I vividly remember a star point guard for the Russian Olympic teams of my youth named Sergei Bazarevich. I remember him in large part because he looked like a cross between the Finnish actor Matti Pellonpaa and a roadie for Gogol Bordello. That is, he had Soviet Bloc mustache action for days and a Working Man’s Hairdo that contrasted pretty vividly with the gumby-shaped, Bobby Brown-inspired looks on that era’s U.S. National Team. One of my favorite things that I grabbed from Topps as I was leaving a few years back was a 1995 Topps Basketball card for S-Baz; I’m pretty sure it’s his only card, since he never played a minute in the NBA, but it’s an amazing picture. He’s wearing a Hawks warm-up on the front, and basically looks like Jeff Foxworthy attending a Hawks fantasy camp. That is what I always thought Russian basketball looked like. (Paradoxically, I always thought it sounded like Built to Spill’s “Sabonis Tracks” EP)
But it’s a new era, with the proletarian Bazareviches of yore replaced by albino-looking dudes who run around with the word “Fucka” on the back of their jerseys — to be fair, that’s more a result of Russian guard Gregor Fucka‘s pigmentation and last name than anything else. And now, Russian hoop is evolving again. The nightmarish authoritarian plutocracy that is Putin’s Russia may have found something even scarier than obviously murdering dissidents and brilliant, critical journalists…this isn’t it, but they might have. I’m referring to recent news that WNBA guard Becky Hammon (above) has become a Russian citizen — she actually did so after signing a massive deal with Russia’s CSKA women’s team, whose American-buying antics have been detailed previously — and will be taking over as the starting point guard for the Russian Olympic Women’s Basketball team.
The Russians will now have two Americans running their squads in the Olympics. The story of Bucknell alum J.R. Holden, who’ll be joining NBA players Andrei Kirilenko and Victor Khryapa on the Russian Men’s Team, was briefly news last year; Hammon, like Holden, doesn’t speak or read any Russian. But she does know how to paraphrase mawkish old Sting songs, as Barbara Barker’s report from Newsday demonstrated last week:
For years, Americans have played for other teams. Usually, the vehicle for participation is some sort of family tie. More than half of the Greek Olympic softball players in 2004 were Americans, who met the requirement of having at least one great-grandparent from Greece, which had never previously fielded a softball team in international competition.

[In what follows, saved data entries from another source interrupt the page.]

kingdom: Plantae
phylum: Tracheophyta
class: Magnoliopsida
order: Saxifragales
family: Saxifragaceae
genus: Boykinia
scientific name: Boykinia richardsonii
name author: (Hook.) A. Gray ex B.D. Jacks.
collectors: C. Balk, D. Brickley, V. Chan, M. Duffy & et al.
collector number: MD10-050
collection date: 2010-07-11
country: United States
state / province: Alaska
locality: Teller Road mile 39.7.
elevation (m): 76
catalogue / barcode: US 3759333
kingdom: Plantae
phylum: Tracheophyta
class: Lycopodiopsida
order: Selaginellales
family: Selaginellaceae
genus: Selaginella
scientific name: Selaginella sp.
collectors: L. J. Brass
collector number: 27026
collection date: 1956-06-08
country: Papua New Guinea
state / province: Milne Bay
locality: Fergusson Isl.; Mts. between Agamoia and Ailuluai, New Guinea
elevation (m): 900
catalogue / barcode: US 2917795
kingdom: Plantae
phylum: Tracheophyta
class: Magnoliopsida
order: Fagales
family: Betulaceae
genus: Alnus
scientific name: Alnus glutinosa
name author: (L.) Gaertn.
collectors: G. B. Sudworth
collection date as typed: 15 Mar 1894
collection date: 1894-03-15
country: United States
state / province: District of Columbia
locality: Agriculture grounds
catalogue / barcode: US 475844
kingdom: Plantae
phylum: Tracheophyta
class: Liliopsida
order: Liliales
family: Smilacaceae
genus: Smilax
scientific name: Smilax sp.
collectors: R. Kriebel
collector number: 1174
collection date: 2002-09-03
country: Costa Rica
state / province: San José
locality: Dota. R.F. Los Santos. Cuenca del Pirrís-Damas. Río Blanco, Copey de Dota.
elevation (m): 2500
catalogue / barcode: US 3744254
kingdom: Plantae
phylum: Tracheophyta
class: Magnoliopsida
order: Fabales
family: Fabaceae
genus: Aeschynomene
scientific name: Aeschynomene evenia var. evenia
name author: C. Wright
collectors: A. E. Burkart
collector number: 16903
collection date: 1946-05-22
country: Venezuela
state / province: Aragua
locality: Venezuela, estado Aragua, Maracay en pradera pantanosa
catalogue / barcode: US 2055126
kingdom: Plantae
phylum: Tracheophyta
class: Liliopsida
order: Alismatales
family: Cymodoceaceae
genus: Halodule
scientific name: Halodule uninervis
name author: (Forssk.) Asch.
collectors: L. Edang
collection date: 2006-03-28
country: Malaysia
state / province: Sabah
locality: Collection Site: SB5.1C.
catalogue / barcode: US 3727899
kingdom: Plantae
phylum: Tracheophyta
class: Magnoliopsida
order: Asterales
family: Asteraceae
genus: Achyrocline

Hammon has no Russian ancestry and had never been to the country before signing a contract to play professionally there. Yet under Russian rules, a player who has not played for another country internationally can become a naturalized citizen and then play for the Olympic team.
And that’s what Hammon, who finished second in the 2007 MVP voting, decided to do after she was not one of the first 23 players invited to contend for a spot on the U.S. Olympic team. She decided she was going to go where she was wanted.
“I didn’t say no to USA Basketball,” Hammon recently told the Houston Chronicle. “The option for me to play for USA Basketball really wasn’t an option … I don’t think people would be as upset if I was playing for Switzerland. God loves Russia just as much as God loves America.”
U.S. Olympic Coach Anne Donovan has apparently tabbed Hammon a traitor, but considering my lack of interest in women’s basketball as a general rule I don’t know how much longer this post needs to be. I will mention this, though: I was really disappointed by the lack of ridiculousness in this AOL Fanhouse comments section. When I look for illiberal, functionally illiterate sentiments on world issues, I head to Fanhouse first. Not to say the Fanhouse discussion smart, but no one can even bring themselves to type the word “commie?” Really?
We aim to please.
Well, now, let’s look at this from a different angle.
Hammon was #2 in WNBA MVP voting last year, behind an Australian; this would seem to make her the Most Valuable American, if you want to be picky about it. The question might well be, “Why wasn’t she one of the first 23 to be extended an invitation by USA Basketball?” Anne Donovan will call her a traitor, but it seems that Donovan won’t answer that question.
There are many players who hold multiple passports to help their year-round basketball exploits. Diana Taurasi holds an Italian passport and Sue Bird an Israeli, both alongside their US passports. The State Department specifically states that persons who are “automatically granted another citizenship do not risk losing their US citizenship.”
We’ve seen this sort of thing countless times over the years. Remember Butch Lee playing for Puerto Rico? Remember how everything worked just right to get Freddy Adu on the US national soccer team? I mean, we even have special visa for people of extraordinary skills, including athletes; those visas put the holder on a years-shorter fast track to green cards and citizenship. We even had special legislation shot through Congress (and signed by President Bush) to make a few special citizens just in time for the last Winter Olympics.
Check out http://www.nytimes.com/2008/06/15/sports/olympics/15citizen.html for more details.
I don’t see a thing wrong with what Hammon did, especially since USA Basketball effectively blew her off.